WORK ITEM
Please give back word for word the lines below, from the first one through the one with "ов, училищ. В".

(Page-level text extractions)
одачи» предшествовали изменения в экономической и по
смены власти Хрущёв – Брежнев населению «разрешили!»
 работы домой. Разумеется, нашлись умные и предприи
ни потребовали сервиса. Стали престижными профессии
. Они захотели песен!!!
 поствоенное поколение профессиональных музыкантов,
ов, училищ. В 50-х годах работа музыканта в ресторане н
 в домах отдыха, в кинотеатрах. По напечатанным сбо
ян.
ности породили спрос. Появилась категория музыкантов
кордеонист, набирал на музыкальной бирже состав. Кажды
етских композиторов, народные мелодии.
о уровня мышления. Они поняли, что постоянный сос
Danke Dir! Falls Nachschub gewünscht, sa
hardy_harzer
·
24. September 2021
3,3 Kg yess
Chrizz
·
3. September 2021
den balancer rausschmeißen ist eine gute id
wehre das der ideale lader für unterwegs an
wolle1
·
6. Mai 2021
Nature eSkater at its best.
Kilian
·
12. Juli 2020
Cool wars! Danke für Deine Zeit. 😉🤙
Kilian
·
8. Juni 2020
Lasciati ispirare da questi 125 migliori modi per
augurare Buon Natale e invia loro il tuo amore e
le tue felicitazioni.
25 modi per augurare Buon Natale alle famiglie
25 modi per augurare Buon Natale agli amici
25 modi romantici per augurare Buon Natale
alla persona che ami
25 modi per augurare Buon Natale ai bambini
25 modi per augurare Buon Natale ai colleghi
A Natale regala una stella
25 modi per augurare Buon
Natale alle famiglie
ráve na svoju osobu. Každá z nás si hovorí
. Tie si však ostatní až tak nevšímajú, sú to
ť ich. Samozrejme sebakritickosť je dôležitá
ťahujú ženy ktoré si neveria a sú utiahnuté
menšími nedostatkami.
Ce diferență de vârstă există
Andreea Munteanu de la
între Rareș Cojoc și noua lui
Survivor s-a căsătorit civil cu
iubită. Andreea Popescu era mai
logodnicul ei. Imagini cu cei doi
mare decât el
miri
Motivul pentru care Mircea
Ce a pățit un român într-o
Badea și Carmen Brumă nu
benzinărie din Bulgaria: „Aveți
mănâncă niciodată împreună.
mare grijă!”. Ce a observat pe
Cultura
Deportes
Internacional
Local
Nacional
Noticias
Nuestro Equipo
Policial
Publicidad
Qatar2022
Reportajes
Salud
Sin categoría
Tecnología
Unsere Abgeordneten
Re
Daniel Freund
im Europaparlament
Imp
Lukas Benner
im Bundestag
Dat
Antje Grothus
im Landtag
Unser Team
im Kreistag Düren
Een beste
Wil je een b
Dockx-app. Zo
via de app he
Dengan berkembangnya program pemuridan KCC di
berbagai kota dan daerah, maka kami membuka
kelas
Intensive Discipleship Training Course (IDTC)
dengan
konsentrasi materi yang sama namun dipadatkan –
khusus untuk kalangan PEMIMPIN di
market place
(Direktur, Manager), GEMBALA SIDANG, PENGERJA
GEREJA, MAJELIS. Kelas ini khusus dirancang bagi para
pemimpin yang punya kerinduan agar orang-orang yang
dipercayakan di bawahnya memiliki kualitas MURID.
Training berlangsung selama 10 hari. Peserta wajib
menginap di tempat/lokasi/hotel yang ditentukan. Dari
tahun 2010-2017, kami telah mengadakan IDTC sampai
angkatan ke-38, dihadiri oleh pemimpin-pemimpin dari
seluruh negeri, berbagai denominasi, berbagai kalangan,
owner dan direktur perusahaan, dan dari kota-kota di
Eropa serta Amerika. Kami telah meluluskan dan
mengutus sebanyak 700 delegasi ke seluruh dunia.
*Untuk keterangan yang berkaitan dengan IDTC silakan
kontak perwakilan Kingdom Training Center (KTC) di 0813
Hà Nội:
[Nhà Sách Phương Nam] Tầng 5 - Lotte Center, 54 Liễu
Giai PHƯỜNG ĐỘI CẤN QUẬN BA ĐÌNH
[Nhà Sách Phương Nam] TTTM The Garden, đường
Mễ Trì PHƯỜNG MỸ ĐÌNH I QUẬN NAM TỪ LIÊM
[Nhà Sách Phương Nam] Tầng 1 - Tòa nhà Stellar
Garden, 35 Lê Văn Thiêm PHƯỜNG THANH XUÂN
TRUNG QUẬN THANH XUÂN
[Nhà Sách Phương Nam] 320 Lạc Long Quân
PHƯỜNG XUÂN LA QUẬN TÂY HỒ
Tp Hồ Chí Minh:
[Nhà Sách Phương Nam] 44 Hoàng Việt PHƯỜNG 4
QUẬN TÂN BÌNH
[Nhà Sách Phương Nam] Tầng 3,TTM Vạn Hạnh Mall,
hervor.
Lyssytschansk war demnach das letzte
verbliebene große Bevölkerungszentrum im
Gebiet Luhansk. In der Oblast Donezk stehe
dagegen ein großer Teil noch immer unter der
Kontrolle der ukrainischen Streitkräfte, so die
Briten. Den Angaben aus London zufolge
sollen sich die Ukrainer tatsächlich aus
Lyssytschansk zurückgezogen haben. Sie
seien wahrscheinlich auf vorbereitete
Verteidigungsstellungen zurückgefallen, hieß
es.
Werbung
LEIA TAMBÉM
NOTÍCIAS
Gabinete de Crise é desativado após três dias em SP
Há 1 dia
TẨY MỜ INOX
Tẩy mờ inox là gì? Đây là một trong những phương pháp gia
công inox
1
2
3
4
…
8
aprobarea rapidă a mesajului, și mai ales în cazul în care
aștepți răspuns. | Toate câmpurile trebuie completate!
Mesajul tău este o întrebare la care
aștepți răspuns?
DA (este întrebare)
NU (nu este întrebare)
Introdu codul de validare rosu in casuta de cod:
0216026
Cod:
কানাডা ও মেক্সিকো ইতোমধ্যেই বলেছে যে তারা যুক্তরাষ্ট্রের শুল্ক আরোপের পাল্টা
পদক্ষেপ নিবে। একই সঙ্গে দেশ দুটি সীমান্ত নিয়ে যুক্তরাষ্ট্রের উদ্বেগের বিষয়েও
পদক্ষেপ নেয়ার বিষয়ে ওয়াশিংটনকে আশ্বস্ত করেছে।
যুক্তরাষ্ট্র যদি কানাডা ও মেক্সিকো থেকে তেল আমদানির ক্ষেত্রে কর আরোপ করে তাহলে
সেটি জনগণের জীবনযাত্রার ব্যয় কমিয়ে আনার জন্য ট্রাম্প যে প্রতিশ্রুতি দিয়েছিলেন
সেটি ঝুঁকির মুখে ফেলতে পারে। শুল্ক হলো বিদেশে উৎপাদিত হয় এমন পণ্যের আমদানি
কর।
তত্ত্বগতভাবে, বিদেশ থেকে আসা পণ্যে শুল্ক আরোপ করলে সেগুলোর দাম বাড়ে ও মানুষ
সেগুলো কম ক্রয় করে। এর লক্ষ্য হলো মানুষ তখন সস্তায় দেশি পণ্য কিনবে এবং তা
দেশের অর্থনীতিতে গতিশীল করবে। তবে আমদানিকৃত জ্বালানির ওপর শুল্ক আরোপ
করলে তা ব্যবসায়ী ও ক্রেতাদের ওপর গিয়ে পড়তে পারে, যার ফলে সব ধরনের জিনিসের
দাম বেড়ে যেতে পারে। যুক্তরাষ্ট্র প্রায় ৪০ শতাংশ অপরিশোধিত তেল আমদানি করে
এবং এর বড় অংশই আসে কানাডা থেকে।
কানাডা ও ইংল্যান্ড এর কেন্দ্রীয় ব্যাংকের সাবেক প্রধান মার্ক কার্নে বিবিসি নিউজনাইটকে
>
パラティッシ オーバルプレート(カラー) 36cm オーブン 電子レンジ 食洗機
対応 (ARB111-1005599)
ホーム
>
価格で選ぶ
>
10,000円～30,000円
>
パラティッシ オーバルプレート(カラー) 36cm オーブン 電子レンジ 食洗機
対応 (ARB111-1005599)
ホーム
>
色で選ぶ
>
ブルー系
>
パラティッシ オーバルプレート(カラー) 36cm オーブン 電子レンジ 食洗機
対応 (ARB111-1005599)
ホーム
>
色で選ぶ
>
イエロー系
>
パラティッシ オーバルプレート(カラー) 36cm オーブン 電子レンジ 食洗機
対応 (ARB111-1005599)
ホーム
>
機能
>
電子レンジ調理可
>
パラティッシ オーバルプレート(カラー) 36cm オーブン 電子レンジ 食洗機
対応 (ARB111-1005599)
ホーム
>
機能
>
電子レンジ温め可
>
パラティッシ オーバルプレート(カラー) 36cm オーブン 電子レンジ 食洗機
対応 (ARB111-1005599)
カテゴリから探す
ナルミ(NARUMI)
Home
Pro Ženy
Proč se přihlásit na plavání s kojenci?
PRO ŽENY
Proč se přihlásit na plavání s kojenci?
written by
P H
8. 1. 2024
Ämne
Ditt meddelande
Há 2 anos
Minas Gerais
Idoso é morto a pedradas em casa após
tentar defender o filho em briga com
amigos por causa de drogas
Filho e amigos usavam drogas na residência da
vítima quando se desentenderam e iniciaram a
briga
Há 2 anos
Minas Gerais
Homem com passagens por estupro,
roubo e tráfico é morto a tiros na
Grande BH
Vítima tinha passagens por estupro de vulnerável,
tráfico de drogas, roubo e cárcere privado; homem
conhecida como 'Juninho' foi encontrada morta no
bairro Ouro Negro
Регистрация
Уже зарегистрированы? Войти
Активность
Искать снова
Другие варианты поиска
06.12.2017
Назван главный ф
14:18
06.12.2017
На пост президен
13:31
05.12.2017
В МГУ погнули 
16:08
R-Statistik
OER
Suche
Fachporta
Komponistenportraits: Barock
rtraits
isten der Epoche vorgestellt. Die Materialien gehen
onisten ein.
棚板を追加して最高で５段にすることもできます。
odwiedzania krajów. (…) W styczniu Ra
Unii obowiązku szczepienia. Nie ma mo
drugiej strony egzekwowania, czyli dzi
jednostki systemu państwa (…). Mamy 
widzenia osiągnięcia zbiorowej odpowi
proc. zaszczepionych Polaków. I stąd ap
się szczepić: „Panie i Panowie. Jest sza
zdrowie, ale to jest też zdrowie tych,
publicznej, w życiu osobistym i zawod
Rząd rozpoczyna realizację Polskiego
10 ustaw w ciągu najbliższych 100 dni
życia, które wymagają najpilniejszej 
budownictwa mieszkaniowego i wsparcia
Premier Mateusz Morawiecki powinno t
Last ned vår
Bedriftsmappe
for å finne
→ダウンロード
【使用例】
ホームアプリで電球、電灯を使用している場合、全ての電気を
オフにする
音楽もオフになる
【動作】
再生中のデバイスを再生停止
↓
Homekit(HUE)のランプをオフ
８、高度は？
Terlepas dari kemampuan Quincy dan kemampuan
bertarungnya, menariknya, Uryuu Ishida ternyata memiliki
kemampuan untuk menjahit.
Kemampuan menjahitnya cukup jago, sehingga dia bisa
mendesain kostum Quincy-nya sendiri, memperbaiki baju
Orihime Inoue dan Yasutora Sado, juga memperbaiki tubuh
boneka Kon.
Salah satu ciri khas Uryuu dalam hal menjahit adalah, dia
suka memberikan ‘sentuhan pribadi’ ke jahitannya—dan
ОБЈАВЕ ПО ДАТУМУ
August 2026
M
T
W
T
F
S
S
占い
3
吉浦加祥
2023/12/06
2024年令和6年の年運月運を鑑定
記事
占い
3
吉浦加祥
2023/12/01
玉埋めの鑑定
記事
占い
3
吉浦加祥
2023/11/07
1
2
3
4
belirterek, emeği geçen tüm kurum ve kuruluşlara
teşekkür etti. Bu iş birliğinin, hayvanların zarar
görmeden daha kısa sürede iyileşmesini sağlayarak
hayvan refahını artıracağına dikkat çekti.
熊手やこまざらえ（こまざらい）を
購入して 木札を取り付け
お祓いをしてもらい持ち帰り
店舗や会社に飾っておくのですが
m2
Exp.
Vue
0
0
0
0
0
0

TASK OUTPUT
одачи» предшествовали изменения в экономической и по
смены власти Хрущёв – Брежнев населению «разрешили!»
 работы домой. Разумеется, нашлись умные и предприи
ни потребовали сервиса. Стали престижными профессии
. Они захотели песен!!!
 поствоенное поколение профессиональных музыкантов,
ов, училищ. В 50-х годах работа музыканта в ресторане н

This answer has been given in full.